Sheriff Curtis Cochran and the jail administrator verbally reprimanded Vestal for being too friendly with Miles. Assuming she’d been warned and would stop, they left it at that. 

Jailers regularly enter the dorm-style quarters where inmates live and sleep. Vestal had unrestricted access to scheme with Miles and ultimately relay to him the steps of her concocted plan.

She slipped him two keys. The first key would get him out a back door and into an outside sally port where inmates are loaded and unloaded. The second would get him through the sally port gate where Vestal’s van would be waiting.

She had stashed a set of street clothes in the van for Miles to change into, along with a set for herself.

The morning of the jailbreak, Vestal went into the jail’s control room and told the operator on duty to take a 15-minute break, even though it wasn’t his break time yet. But Vestal was a jail sergeant, which made her the shift supervisor, so the controller complied.

That left Vestal as the only eyes and ears for what was happening in the inmate quarters.

The control room is like the central nervous system for the jail. The controller monitors video feeds for all the jails’ cameras, makes sure inmates are behaving, and can lock and unlock all the jail’s doors and gates using a touch screen.

From the control room, Vestal watched the video feed of Miles making his escape. When he was clear, Vestal left the control room and told another jailer sitting at the front booking desk that she was leaving to pick up medication.

Exercise instructions:
A: Decide whether each statement agrees with the account of the jail escape, answering yes or no and quoting the words that decide it: (i) Vestal received a written reprimand from the sheriff and the jail administrator; (ii) Vestal gave Miles two keys; (iii) the control room operator was already due for his break when Vestal sent him on one.
B: Write what follows the final sentence of the account of the jail escape.

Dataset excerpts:
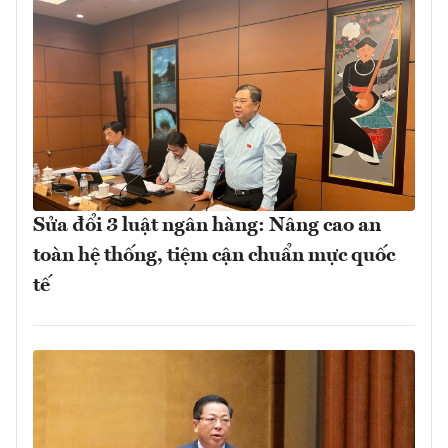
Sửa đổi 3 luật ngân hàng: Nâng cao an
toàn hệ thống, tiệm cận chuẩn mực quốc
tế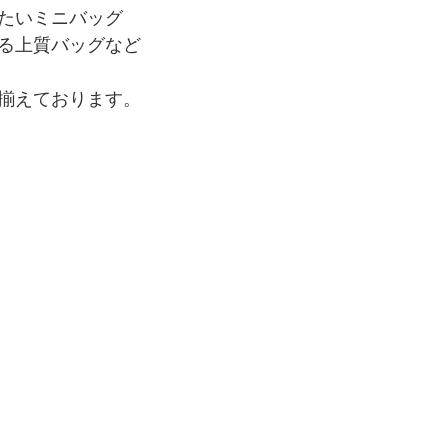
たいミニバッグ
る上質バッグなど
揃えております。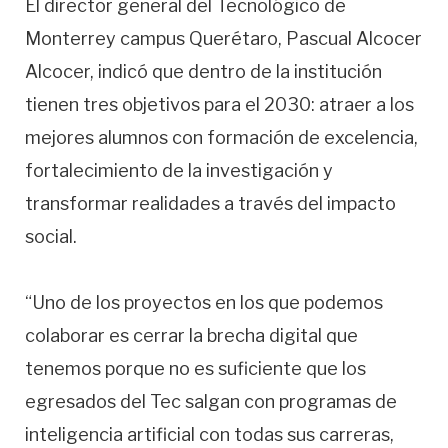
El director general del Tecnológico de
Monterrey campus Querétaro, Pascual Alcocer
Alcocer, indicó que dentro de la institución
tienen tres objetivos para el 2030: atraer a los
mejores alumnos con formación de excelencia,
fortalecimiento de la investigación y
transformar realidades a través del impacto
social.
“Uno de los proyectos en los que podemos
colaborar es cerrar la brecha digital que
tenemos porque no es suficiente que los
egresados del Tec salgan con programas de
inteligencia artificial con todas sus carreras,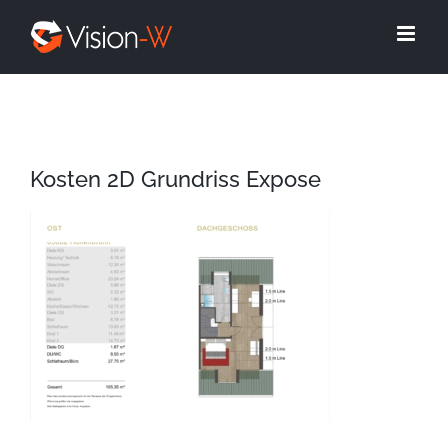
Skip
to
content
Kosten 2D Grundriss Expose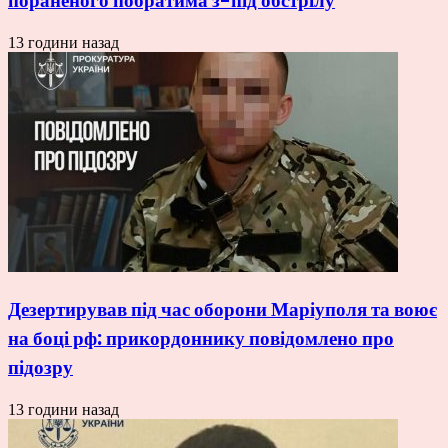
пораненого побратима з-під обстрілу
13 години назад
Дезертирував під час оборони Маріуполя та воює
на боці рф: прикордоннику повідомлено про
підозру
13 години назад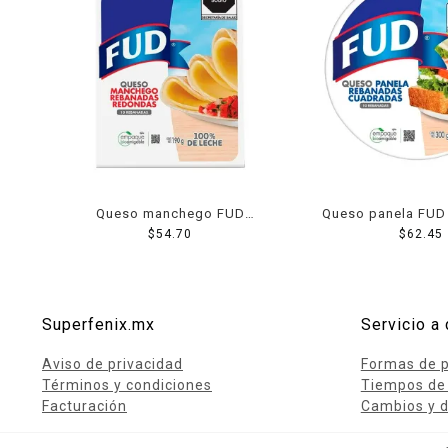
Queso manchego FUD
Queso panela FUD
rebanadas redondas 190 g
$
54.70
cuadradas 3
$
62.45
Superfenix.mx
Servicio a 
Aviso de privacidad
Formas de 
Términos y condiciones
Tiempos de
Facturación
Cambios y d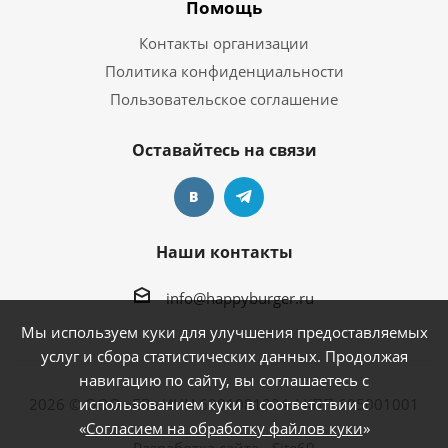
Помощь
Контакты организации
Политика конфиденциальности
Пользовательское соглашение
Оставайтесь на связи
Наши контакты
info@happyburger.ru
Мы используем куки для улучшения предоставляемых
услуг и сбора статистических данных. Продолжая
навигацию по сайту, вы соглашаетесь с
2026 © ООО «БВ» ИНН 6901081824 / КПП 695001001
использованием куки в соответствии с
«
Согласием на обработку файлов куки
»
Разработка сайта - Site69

Responses for each task:
A:
(i) No: "verbally reprimanded Vestal for being too friendly with Miles."
(ii) Yes: "She slipped him two keys."
(iii) No: "even though it wasn’t his break time yet."

B:
“She set her keys and radio down on the booking desk and said ‘I have to go pick up my medication,’ and that was the last I saw of her,” recounted Jamie Sneed, a Swain jailer on shift at the time.

When Vestal left, the control-room operator was still on his 15-minute break, standing outside the sheriff’s office adjacent to the jail talking with a couple of other deputies. When he resumed his post, he didn’t immediately notice Miles was missing.

The inmates live in “pods,” akin to a bunkhouse with a communal living area. The dorm-like layout is common in modern jails, allowing a single jailer to watch over a few dozen inmates at a time. Miles’ absence wouldn’t be noticed immediately by the control-room operator, given the number of inmates wandering around in the pod.

Vestal got in the van and drove it to her house where they swapped it with a pickup truck and started their journey to California.

“They spend three days driving across the country and then are in a hotel room that she never leaves for three weeks,” Assistant District Attorney Ashley Welch said.

By that Saturday afternoon, news of Miles’ jailbreak had spread through Swain County. Residents were on edge, with many keeping their guns close at hand for days in case they came face-to-face with the murder suspect.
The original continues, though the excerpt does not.